◆ Action item: Write each entry down again precisely, skipping nothing.

────────────────────────────────────────

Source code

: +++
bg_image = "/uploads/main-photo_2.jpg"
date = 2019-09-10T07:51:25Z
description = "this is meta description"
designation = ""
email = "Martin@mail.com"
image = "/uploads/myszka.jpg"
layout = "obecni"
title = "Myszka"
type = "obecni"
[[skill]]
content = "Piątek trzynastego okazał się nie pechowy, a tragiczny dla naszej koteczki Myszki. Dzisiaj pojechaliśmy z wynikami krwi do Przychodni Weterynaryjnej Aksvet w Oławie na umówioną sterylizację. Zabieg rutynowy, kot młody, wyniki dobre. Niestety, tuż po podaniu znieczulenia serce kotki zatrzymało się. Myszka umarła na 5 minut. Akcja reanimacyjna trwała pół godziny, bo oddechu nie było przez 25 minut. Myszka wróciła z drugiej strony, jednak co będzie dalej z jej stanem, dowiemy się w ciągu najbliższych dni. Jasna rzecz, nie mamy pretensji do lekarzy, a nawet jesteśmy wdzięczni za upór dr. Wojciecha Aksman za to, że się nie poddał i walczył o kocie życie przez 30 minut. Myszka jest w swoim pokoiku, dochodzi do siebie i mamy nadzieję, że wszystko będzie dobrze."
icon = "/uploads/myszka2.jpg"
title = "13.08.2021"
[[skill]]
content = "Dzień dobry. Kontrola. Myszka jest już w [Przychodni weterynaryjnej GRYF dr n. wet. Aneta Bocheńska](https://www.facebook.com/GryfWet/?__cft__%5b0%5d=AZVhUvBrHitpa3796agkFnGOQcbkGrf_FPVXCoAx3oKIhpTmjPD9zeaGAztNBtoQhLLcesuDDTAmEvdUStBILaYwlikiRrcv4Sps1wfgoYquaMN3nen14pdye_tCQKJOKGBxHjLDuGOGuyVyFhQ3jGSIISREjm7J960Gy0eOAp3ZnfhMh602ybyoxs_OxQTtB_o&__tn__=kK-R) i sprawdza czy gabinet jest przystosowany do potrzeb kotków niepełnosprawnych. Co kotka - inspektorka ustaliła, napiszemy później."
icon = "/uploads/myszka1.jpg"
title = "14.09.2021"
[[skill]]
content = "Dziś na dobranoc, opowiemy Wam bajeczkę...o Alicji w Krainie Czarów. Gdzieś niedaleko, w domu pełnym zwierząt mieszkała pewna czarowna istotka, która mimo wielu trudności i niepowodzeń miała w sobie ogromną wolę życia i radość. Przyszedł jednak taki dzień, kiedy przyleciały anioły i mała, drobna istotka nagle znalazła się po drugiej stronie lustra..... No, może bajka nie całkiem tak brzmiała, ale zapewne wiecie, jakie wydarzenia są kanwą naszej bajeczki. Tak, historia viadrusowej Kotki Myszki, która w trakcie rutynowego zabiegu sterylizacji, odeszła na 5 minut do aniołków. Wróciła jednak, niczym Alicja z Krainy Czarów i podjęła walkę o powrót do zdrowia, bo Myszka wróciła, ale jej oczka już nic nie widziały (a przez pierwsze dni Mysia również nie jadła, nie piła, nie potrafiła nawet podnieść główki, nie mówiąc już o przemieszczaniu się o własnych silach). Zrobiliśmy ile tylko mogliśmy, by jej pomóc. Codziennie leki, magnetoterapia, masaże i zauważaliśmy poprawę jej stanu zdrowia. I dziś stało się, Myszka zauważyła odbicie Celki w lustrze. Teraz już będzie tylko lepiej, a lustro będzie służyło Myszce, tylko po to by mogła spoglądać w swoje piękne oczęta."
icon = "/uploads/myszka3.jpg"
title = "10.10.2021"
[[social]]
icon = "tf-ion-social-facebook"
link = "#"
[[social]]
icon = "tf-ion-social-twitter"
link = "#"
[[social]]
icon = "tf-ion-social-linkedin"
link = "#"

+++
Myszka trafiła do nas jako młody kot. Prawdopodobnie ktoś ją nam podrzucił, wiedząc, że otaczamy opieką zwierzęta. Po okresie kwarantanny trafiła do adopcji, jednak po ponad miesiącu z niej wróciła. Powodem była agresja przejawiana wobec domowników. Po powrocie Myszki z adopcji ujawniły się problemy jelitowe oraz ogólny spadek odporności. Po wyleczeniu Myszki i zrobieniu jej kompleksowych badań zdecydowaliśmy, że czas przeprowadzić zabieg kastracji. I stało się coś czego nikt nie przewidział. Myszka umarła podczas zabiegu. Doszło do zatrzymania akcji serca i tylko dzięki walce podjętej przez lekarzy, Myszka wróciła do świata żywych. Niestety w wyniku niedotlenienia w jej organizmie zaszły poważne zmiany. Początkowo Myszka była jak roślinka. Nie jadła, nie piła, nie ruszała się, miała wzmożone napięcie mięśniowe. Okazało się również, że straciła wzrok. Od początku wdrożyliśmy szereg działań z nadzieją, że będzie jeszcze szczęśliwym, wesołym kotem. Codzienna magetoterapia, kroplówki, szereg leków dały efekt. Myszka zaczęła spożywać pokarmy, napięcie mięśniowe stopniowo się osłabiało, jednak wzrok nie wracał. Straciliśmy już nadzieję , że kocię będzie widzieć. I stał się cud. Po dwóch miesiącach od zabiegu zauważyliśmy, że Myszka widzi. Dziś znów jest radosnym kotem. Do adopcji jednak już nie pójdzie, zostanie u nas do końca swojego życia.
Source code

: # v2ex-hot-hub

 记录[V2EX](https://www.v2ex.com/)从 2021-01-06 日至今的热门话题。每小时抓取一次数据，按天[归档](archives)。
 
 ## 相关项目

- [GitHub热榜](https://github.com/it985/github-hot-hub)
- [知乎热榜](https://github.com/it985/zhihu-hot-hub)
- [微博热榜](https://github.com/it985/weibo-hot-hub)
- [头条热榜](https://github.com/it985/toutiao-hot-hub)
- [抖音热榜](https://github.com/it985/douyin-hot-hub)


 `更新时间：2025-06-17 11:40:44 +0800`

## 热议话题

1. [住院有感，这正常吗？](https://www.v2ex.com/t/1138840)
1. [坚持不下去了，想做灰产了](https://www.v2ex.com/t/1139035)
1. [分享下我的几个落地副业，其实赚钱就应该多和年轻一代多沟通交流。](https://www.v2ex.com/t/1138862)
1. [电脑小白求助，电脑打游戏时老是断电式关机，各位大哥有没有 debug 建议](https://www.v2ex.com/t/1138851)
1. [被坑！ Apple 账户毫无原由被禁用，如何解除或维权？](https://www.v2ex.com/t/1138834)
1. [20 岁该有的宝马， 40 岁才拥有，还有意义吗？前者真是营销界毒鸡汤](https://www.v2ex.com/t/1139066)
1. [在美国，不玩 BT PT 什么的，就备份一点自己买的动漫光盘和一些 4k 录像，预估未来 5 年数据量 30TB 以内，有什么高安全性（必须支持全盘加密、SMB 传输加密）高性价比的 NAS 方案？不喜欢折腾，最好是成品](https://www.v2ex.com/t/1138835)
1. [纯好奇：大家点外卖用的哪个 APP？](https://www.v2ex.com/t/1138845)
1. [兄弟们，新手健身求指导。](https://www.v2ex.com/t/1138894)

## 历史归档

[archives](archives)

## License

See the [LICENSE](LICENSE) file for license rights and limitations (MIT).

────────────────────────────────────────

◆ Reply to the task:
Source code

: +++
bg_image = "/uploads/main-photo_2.jpg"
date = 2019-09-10T07:51:25Z
description = "this is meta description"
designation = ""
email = "Martin@mail.com"
image = "/uploads/myszka.jpg"
layout = "obecni"
title = "Myszka"
type = "obecni"
[[skill]]
content = "Piątek trzynastego okazał się nie pechowy, a tragiczny dla naszej koteczki Myszki. Dzisiaj pojechaliśmy z wynikami krwi do Przychodni Weterynaryjnej Aksvet w Oławie na umówioną sterylizację. Zabieg rutynowy, kot młody, wyniki dobre. Niestety, tuż po podaniu znieczulenia serce kotki zatrzymało się. Myszka umarła na 5 minut. Akcja reanimacyjna trwała pół godziny, bo oddechu nie było przez 25 minut. Myszka wróciła z drugiej strony, jednak co będzie dalej z jej stanem, dowiemy się w ciągu najbliższych dni. Jasna rzecz, nie mamy pretensji do lekarzy, a nawet jesteśmy wdzięczni za upór dr. Wojciecha Aksman za to, że się nie poddał i walczył o kocie życie przez 30 minut. Myszka jest w swoim pokoiku, dochodzi do siebie i mamy nadzieję, że wszystko będzie dobrze."
icon = "/uploads/myszka2.jpg"
title = "13.08.2021"
[[skill]]
content = "Dzień dobry. Kontrola. Myszka jest już w [Przychodni weterynaryjnej GRYF dr n. wet. Aneta Bocheńska](https://www.facebook.com/GryfWet/?__cft__%5b0%5d=AZVhUvBrHitpa3796agkFnGOQcbkGrf_FPVXCoAx3oKIhpTmjPD9zeaGAztNBtoQhLLcesuDDTAmEvdUStBILaYwlikiRrcv4Sps1wfgoYquaMN3nen14pdye_tCQKJOKGBxHjLDuGOGuyVyFhQ3jGSIISREjm7J960Gy0eOAp3ZnfhMh602ybyoxs_OxQTtB_o&__tn__=kK-R) i sprawdza czy gabinet jest przystosowany do potrzeb kotków niepełnosprawnych. Co kotka - inspektorka ustaliła, napiszemy później."
icon = "/uploads/myszka1.jpg"
title = "14.09.2021"
[[skill]]
content = "Dziś na dobranoc, opowiemy Wam bajeczkę...o Alicji w Krainie Czarów. Gdzieś niedaleko, w domu pełnym zwierząt mieszkała pewna czarowna istotka, która mimo wielu trudności i niepowodzeń miała w sobie ogromną wolę życia i radość. Przyszedł jednak taki dzień, kiedy przyleciały anioły i mała, drobna istotka nagle znalazła się po drugiej stronie lustra..... No, może bajka nie całkiem tak brzmiała, ale zapewne wiecie, jakie wydarzenia są kanwą naszej bajeczki. Tak, historia viadrusowej Kotki Myszki, która w trakcie rutynowego zabiegu sterylizacji, odeszła na 5 minut do aniołków. Wróciła jednak, niczym Alicja z Krainy Czarów i podjęła walkę o powrót do zdrowia, bo Myszka wróciła, ale jej oczka już nic nie widziały (a przez pierwsze dni Mysia również nie jadła, nie piła, nie potrafiła nawet podnieść główki, nie mówiąc już o przemieszczaniu się o własnych silach). Zrobiliśmy ile tylko mogliśmy, by jej pomóc. Codziennie leki, magnetoterapia, masaże i zauważaliśmy poprawę jej stanu zdrowia. I dziś stało się, Myszka zauważyła odbicie Celki w lustrze. Teraz już będzie tylko lepiej, a lustro będzie służyło Myszce, tylko po to by mogła spoglądać w swoje piękne oczęta."
icon = "/uploads/myszka3.jpg"
title = "10.10.2021"
[[social]]
icon = "tf-ion-social-facebook"
link = "#"
[[social]]
icon = "tf-ion-social-twitter"
link = "#"
[[social]]
icon = "tf-ion-social-linkedin"
link = "#"

+++
Myszka trafiła do nas jako młody kot. Prawdopodobnie ktoś ją nam podrzucił, wiedząc, że otaczamy opieką zwierzęta. Po okresie kwarantanny trafiła do adopcji, jednak po ponad miesiącu z niej wróciła. Powodem była agresja przejawiana wobec domowników. Po powrocie Myszki z adopcji ujawniły się problemy jelitowe oraz ogólny spadek odporności. Po wyleczeniu Myszki i zrobieniu jej kompleksowych badań zdecydowaliśmy, że czas przeprowadzić zabieg kastracji. I stało się coś czego nikt nie przewidział. Myszka umarła podczas zabiegu. Doszło do zatrzymania akcji serca i tylko dzięki walce podjętej przez lekarzy, Myszka wróciła do świata żywych. Niestety w wyniku niedotlenienia w jej organizmie zaszły poważne zmiany. Początkowo Myszka była jak roślinka. Nie jadła, nie piła, nie ruszała się, miała wzmożone napięcie mięśniowe. Okazało się również, że straciła wzrok. Od początku wdrożyliśmy szereg działań z nadzieją, że będzie jeszcze szczęśliwym, wesołym kotem. Codzienna magetoterapia, kroplówki, szereg leków dały efekt. Myszka zaczęła spożywać pokarmy, napięcie mięśniowe stopniowo się osłabiało, jednak wzrok nie wracał. Straciliśmy już nadzieję , że kocię będzie widzieć. I stał się cud. Po dwóch miesiącach od zabiegu zauważyliśmy, że Myszka widzi. Dziś znów jest radosnym kotem. Do adopcji jednak już nie pójdzie, zostanie u nas do końca swojego życia.
Source code

: # v2ex-hot-hub

 记录[V2EX](https://www.v2ex.com/)从 2021-01-06 日至今的热门话题。每小时抓取一次数据，按天[归档](archives)。
 
 ## 相关项目

- [GitHub热榜](https://github.com/it985/github-hot-hub)
- [知乎热榜](https://github.com/it985/zhihu-hot-hub)
- [微博热榜](https://github.com/it985/weibo-hot-hub)
- [头条热榜](https://github.com/it985/toutiao-hot-hub)
- [抖音热榜](https://github.com/it985/douyin-hot-hub)


 `更新时间：2025-06-17 11:40:44 +0800`

## 热议话题

1. [住院有感，这正常吗？](https://www.v2ex.com/t/1138840)
1. [坚持不下去了，想做灰产了](https://www.v2ex.com/t/1139035)
1. [分享下我的几个落地副业，其实赚钱就应该多和年轻一代多沟通交流。](https://www.v2ex.com/t/1138862)
1. [电脑小白求助，电脑打游戏时老是断电式关机，各位大哥有没有 debug 建议](https://www.v2ex.com/t/1138851)
1. [被坑！ Apple 账户毫无原由被禁用，如何解除或维权？](https://www.v2ex.com/t/1138834)
1. [20 岁该有的宝马， 40 岁才拥有，还有意义吗？前者真是营销界毒鸡汤](https://www.v2ex.com/t/1139066)
1. [在美国，不玩 BT PT 什么的，就备份一点自己买的动漫光盘和一些 4k 录像，预估未来 5 年数据量 30TB 以内，有什么高安全性（必须支持全盘加密、SMB 传输加密）高性价比的 NAS 方案？不喜欢折腾，最好是成品](https://www.v2ex.com/t/1138835)
1. [纯好奇：大家点外卖用的哪个 APP？](https://www.v2ex.com/t/1138845)
1. [兄弟们，新手健身求指导。](https://www.v2ex.com/t/1138894)

## 历史归档

[archives](archives)

## License

See the [LICENSE](LICENSE) file for license rights and limitations (MIT).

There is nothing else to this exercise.